Ni rire ni pleurer ...

Rien n'est hors-sujet ici, sauf si ça parle de politique

Message par Wapi » 08 Juin 2005, 09:14

On est nombreux, je pense, à connaitre cette citation et à avoir entendu parlé de ce fameux sage qu'évoque Jacquemart dans le fil sur les papillons de la LCR

a écrit :Alors, comme disait le sage, "ni rire ni pleurer, comprendre".


Mais qui donc est ce sage ? Et dans quelle circonstance cette phrase fut-elle à l'origine prononcée ?

Vous avez droit à plusieurs essais ... ce sera la page "culture" de la journée, en attendant le retour de notre cher éphéméride !
Wapi
 
Message(s) : 0
Inscription : 08 Jan 2005, 16:30

Message par Wapi » 08 Juin 2005, 09:34

Oui ... Léon l'a reprise effectivement, mais je ne sais pas exactement dans quel contexte : certainement que des forumeurs qui connaissent bien les écrits de LT vont nous le dire !

Je parlais en fait du sage d'origine, plus vieux de quelques siècles que le vieux Léon ...

Et voyons Txi, tu me demandes ce qu'on gagne !

Ta question m'étonne : tu ignores donc que c'est ainsi qu'on s'enrichit ? :D
Wapi
 
Message(s) : 0
Inscription : 08 Jan 2005, 16:30

Message par Barnabé » 08 Juin 2005, 09:47

Ce serait pas Spinoza?
Barnabé
 
Message(s) : 0
Inscription : 11 Oct 2002, 20:54

Message par Wapi » 08 Juin 2005, 10:02

Bravo à Canardos-lunettes-de-piscine... (indeed)

Maintenant, il faut développer et préciser un peu le contexte...

En attendant, voici ton cadeau !

http://www.binocularsmart.com/dipol-night-...ol-d2mv-pro.jpg
Wapi
 
Message(s) : 0
Inscription : 08 Jan 2005, 16:30

Message par Ottokar » 08 Juin 2005, 10:27

dans un des tomes des Oeuvres, Broué met en note que Trostky n'avait sans doute pas lu Spinoza...
Ottokar
 
Message(s) : 731
Inscription : 16 Jan 2005, 10:03

Message par Wapi » 08 Juin 2005, 21:47

Canardos, tu as droit à des googles chromées ici :

http://www.andengaard.no/images/watersport_briller.jpg

et ce n'est déjà pas mal ... car tu n'as donné qu'une partie de la réponse !

• _Jeu de données_:
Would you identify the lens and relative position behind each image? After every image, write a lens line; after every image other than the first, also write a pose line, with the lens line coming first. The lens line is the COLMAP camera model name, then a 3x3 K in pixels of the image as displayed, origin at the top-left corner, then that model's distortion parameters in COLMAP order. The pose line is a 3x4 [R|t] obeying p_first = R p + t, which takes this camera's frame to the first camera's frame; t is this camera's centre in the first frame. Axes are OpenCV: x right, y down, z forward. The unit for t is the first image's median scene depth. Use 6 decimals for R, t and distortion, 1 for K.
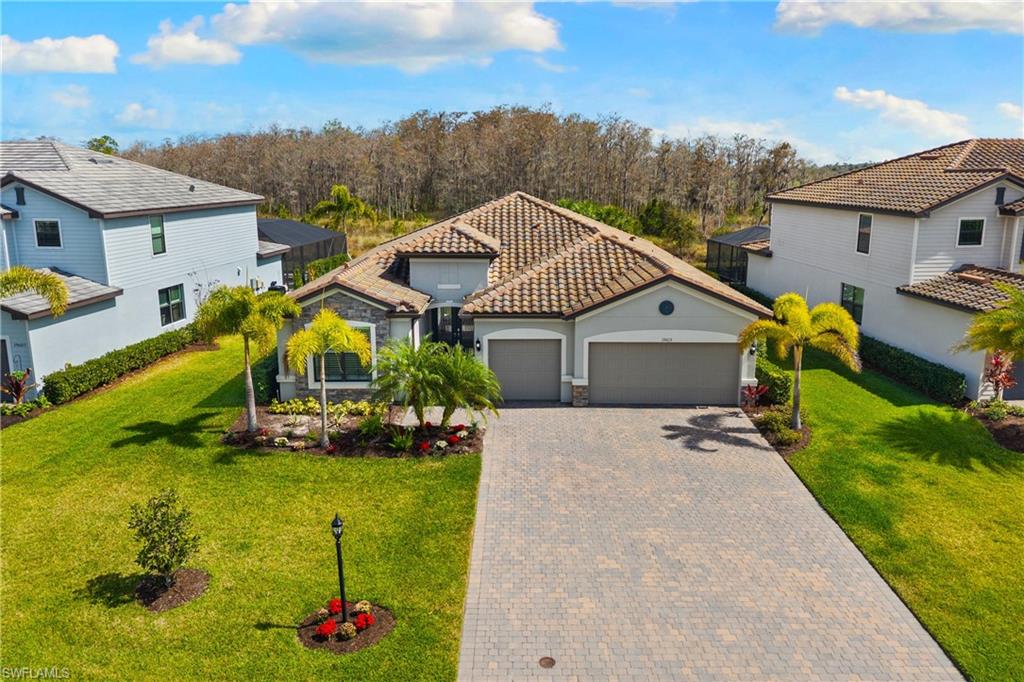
lens RADIAL K [[655.2, 0, 511.9], [0, 655.2, 333.3], [0, 0, 1]] dist [0.011737, -0.002793]
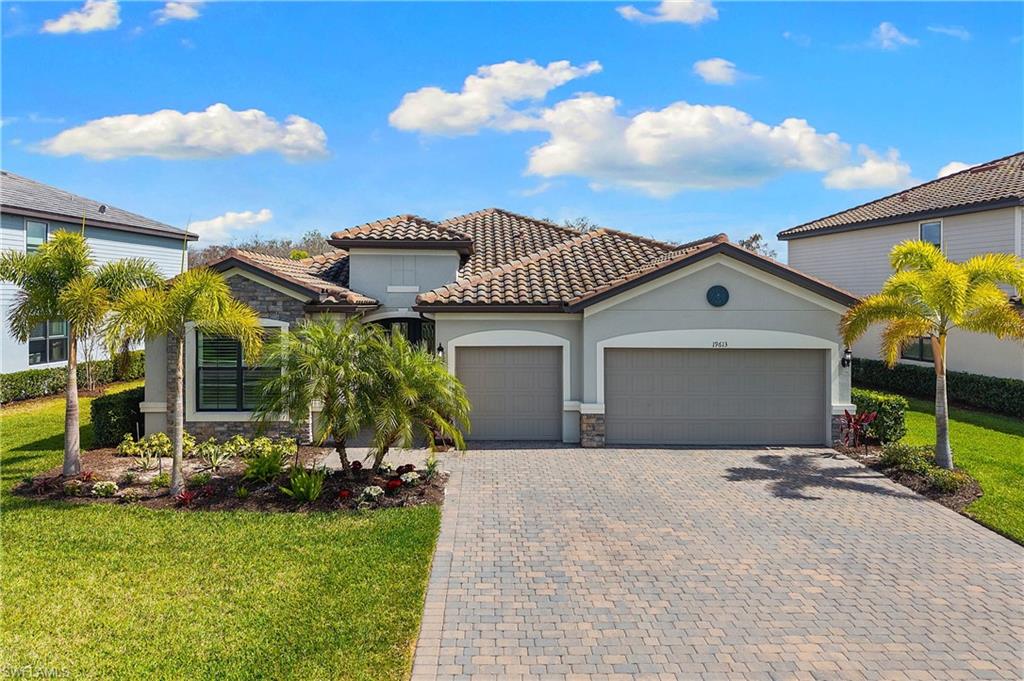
lens RADIAL K [[636.1, 0, 493.1], [0, 636.1, 325.8], [0, 0, 1]] dist [-0.003821, -0.001807]
pose [[0.999835, 0.004172, 0.017697, -0.009219], [-0.000863, 0.983113, -0.182999, 0.115472], [-0.018161, 0.182953, 0.982954, 0.368510]]
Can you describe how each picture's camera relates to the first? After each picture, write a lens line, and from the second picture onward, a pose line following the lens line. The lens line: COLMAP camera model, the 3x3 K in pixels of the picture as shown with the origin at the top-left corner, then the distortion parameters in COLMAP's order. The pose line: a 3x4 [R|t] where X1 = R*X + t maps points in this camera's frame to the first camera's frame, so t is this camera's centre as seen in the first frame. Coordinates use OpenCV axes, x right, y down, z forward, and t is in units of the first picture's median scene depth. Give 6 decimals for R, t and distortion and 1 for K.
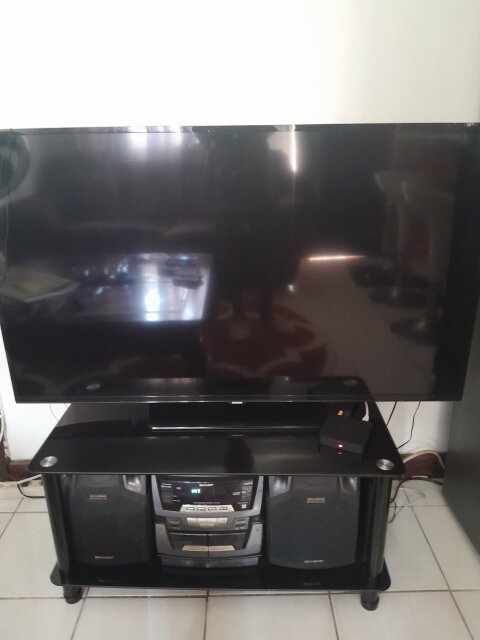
lens RADIAL K [[496.1, 0, 240.0], [0, 496.1, 320.0], [0, 0, 1]] dist [0.067389, -0.134338]
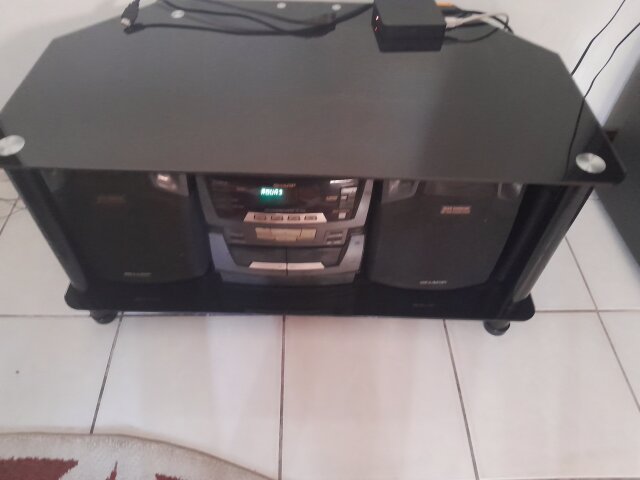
lens RADIAL K [[496.1, 0, 320.0], [0, 496.1, 240.0], [0, 0, 1]] dist [0.067389, -0.134338]
pose [[0.999125, 0.011991, 0.040074, -0.045496], [-0.030311, 0.867746, 0.496083, 0.078346], [-0.028826, -0.496863, 0.867350, 0.413812]]
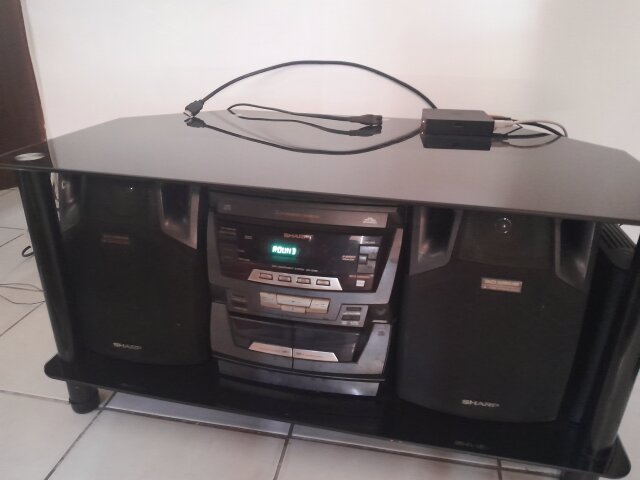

• _Consigne_:
Poursuivez la discussion de forum reproduite plus haut sur l'origine de la citation « ni rire ni pleurer, comprendre », à la suite de son dernier message.

• _Corrigé_:
Effectivement, dans la lettre 30, Oldenburg, un savant, écrit de Londres à Spinoza dans les termes que tu dis. Il parle de "temps calamiteux" de peste et de guerre, sur un ton où on décèle un certain pessimisme lié aux évènements, mais où triomphe néanmoins un optimisme sincère dans les capacités du genre humain, même si cela doit passer par "l'intervention des meilleurs" (?)

Par exemple :

"Notre société philosophique, dans ces temps calamiteux, ne tient plus de réunions publiques, toutefois quelques-uns de ces membres n'oublient pas qu'ils sont philosophes"

ou bien

"Si les hommes étaient conduits par la raison, ils ne se déchireraient pas les uns les autres, comme c'est le cas en ce moment. Mais à quoi bon se plaindre ! Aussi longtemps qu'il y aura des hommes, ils auront des vices, mais le règne du mal n'est pas perpétuel et l'intervention des meilleurs peut le contrebalancer"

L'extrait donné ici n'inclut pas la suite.